• **Article**
As I said before he conflates the "Words of the Lord" with the institution narrative from St Paul used in every other celebration of the Eucharist. It gets especially bad when he begins calling the institution narrative the "words of consecration" as if it is and always has been a settled question, effectively making the rest of the article a circular argument. However in the Eastern Churches (Byzantine and otherwise) there is an emphasis on Christ doing what happens at the altar with the priest presiding in His physical stead. They do not have a concept of the priest in persona Christi, but rather say that the priest "serves" Christ's true priesthood. For instance in the Coptic liturgy (Catholics and Orthodox use it) the epiclesis is "He makes this [bread] His precious Body!" and the same is said of the chalice. Moreover words are spoken with air and breath. Perhaps you know that the Greek and Hebrew for Holy Spirit is actually "Holy Wind" or "Holy Breath?" It makes Christ's consecration a work of the Holy Spirit effected by Christ's intercession (which is why the Byzantines, for instance, insist that in their rite the consecration happens at the epiclesis). In none of the evidence proffered is it clear that the institution narrative is the consecration. 
Lastly, he assumes that the lack of an institution narrative is a relatively new omission in the Addai and Mari rite, which betrays a certain degree of historical ignorance. His best grounds is that according to one 18th century Roman account and a few 19th century Anglican accounts there was a narrative in variable places. However these accounts center on the Chaldean Catholic Church, which formed around that time as a far Eastern Church in communion with the Roman See. What he neglects to mention, or realize, is that most Eastern Churches that joined the Catholic communion at that time were forcibly Latinized and made to conform to Western theology and practices—a problem we have only just begun to solve in the Eastern Catholic Churches. Could the narrative not be a Latinization? The author constantly quotes that judgment from an older document that the absence of a narrative is a "grave abuse" but no where did it said the absence necessarily invalidated the Eucharist. He gets around this by equating it with the attempted ordination of women by some dodgy 5th century bishop who was promptly corrected.  
On the whole not very impressive. Even Aquinas admitted to some extent that his analysis was based on the Latin liturgy, which was the only liturgy he knew. This article absolutizes that analysis and tries to fit it into other Apostolic Churches' systems. Bad history, bad ecclesiology, bad theology. Your thoughts, sir?
The Maestro: Thanks for sharing your thoughts. I have a couple questions which are purely theological....
St. Thomas quotes St. Ambrose, also from the de sacramentis: "The consecration is accomplished by the words and expressions of the Lord Jesus. Because, by all the other words spoken, praise is rendered to God, prayer is put up for the people, for kings, and others; but when the time comes for perfecting the sacrament, the priest uses no longer his own words, but the words of Christ. Therefore, it is Christ's words that perfect this sacrament."

• **Short problem 1**
Output the records without any alteration, from the first line of the records up to and including the line containing "common name: Gray hairstreak".

• **Task data**
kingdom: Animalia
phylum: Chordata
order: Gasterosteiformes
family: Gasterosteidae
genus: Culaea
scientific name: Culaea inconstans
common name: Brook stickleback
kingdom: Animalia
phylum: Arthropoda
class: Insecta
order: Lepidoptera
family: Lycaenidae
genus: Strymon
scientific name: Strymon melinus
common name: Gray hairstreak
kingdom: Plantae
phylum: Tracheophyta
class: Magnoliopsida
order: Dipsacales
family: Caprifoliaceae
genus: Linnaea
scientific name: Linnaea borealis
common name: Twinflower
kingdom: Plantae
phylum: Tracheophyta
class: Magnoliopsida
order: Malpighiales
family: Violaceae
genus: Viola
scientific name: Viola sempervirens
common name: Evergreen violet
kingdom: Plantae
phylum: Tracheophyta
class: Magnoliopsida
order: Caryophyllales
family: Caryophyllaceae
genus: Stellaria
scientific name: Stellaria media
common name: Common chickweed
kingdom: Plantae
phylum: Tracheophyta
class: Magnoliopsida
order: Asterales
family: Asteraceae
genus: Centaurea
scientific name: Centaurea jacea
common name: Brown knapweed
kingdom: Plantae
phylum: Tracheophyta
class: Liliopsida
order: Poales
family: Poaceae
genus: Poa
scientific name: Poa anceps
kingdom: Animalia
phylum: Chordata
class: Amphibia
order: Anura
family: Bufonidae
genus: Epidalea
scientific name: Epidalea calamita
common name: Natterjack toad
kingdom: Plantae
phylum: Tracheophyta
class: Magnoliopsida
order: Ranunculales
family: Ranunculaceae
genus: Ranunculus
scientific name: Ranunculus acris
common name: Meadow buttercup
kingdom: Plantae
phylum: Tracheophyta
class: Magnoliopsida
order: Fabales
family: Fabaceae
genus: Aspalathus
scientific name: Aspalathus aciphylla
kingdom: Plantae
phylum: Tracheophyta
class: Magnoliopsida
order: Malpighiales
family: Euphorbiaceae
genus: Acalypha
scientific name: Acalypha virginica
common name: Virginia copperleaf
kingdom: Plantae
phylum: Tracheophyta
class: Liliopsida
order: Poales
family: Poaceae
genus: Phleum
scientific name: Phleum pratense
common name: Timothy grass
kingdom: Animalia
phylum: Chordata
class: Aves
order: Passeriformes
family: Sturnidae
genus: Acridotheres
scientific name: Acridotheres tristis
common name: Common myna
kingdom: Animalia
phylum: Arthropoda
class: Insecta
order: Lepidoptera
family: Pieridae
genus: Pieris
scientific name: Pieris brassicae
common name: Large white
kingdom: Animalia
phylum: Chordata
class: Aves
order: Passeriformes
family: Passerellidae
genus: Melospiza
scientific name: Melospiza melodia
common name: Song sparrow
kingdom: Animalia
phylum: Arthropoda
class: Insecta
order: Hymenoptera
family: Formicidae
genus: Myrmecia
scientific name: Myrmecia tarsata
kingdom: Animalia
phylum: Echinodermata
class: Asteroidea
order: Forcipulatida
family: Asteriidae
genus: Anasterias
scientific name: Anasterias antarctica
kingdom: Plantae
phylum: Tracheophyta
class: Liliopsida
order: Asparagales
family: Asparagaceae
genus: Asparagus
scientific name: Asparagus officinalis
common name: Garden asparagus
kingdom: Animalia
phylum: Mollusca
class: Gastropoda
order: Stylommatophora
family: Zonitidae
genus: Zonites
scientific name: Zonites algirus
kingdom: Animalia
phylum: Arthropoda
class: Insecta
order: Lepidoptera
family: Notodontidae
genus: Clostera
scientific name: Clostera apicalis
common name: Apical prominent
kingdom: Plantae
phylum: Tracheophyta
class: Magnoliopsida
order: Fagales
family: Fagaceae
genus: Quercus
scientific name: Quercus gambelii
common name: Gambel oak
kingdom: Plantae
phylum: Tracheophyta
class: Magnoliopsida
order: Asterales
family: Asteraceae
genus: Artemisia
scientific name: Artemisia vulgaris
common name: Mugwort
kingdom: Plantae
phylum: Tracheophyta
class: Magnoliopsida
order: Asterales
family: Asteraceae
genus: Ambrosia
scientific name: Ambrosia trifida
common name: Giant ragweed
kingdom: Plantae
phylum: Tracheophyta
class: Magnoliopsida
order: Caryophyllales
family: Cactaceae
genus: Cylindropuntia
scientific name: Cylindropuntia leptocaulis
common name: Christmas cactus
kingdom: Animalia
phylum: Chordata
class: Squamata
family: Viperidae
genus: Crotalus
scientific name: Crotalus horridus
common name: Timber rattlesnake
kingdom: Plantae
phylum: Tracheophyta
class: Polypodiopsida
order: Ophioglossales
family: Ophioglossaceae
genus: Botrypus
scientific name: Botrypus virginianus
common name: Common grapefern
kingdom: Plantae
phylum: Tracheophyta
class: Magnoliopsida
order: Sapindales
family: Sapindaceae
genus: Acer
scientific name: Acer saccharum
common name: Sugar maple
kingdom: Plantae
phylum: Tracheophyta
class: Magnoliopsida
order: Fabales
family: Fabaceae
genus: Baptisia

• **Short problem 2**
Return a verbatim copy of the passage in the text on Eucharistic consecration, from "On the whole" up to and including "are purely theological....".

• **Final result 1**
kingdom: Animalia
phylum: Chordata
order: Gasterosteiformes
family: Gasterosteidae
genus: Culaea
scientific name: Culaea inconstans
common name: Brook stickleback
kingdom: Animalia
phylum: Arthropoda
class: Insecta
order: Lepidoptera
family: Lycaenidae
genus: Strymon
scientific name: Strymon melinus
common name: Gray hairstreak

• **Final result 2**
On the whole not very impressive. Even Aquinas admitted to some extent that his analysis was based on the Latin liturgy, which was the only liturgy he knew. This article absolutizes that analysis and tries to fit it into other Apostolic Churches' systems. Bad history, bad ecclesiology, bad theology. Your thoughts, sir?
The Maestro: Thanks for sharing your thoughts. I have a couple questions which are purely theological....